Jia Zhangke

I Wish I Knew

By Tony Rayns

Jia Zhangke wasn’t the first indie filmmaker in China, but he’s been way more influential than such predecessors as Zhang Yuan, Wang Xiaoshuai, and Wu Wenguang. Partly because his early films—Xiao Wu (1998), Platform, Unknown Pleasures (2002): the “Shanxi trilogy”—caught moments of transition in Chinese society better than other movies did, and partly because his published writings inspired kids to make indie movies throughout the country. After Jia, the flood. From the start, Jia had a genius for seeing and showing how larger social changes (political, economic, moral) impacted on individual lives.
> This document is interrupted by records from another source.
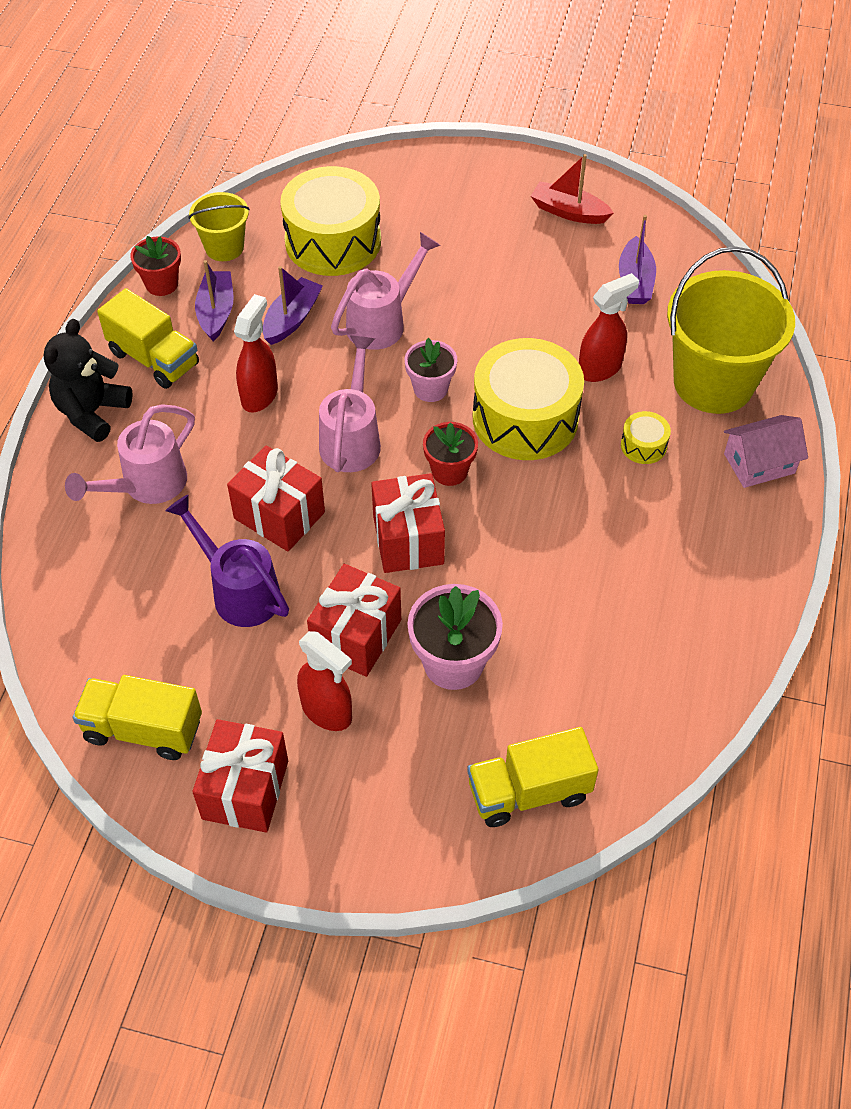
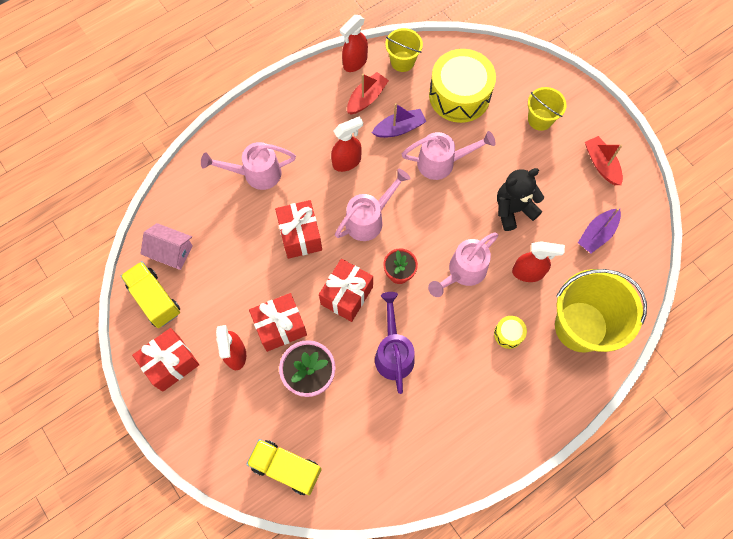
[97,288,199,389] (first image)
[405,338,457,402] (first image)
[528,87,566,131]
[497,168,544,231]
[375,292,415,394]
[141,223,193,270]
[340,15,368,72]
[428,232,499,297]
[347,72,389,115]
With a sensibility pitched at the exact mid-point between Robert Bresson and Arthur Freed, he used the presence or absence of music to chart the state of the Chinese nation: whether and how a character sang became an index of satisfaction and of the communist party’s vaunted “stability.” Those Joy Division/New Order titles may have been suggested by cinematographer Yu Lik-wai, but pop and alt-rock mean The World (2004) to Jia too. His connection with Hou Hsiao-hsien’s regular composer Lim Giong is tight, despite the Taiwan Strait; indeed, it heralded his own groundbreaking trip to Taiwan to shoot sequences for I Wish I Knew (2010).

Jia’s work has evolved since he opened negotiations with the Film Bureau in 2004. He honed his skills in shadowboxing the authorities by producing other directors’ films as well as his own. His range extended to middle-class characters and their problems (though his heart clearly remains with the working poor). He ventured beyond Shanxi to Beijing, Sichuan, and Shanghai. He further blurred the line between fiction and documentary and, in such films as 24 City (2008) and I Wish I Knew, played with film language to produce exquisite “synch events,” with cuts and camera movements precisely synchronised to music and speech. He turned the crisis in funding independent filmmaking around by finding unexpected sponsors—a pretentious haute couture designer, a property developer, a brand of whisky—and getting from them contractual guarantees that he could make exactly the films he wanted to make. Not least, he paid his dues to past masters (Fei Mu, Xie Jin), cementing his rep as China’s most cinephile director.

The key to understanding Jia is to notice that his aesthetic excellence goes hand-in-hand with his brilliant analysis of the methods needed to maintain intellectual, economic, and political independence in state-capitalist China. Up next, his “political” martial arts film, plus a promised definitive cut of Platform. Can’t hardly wait.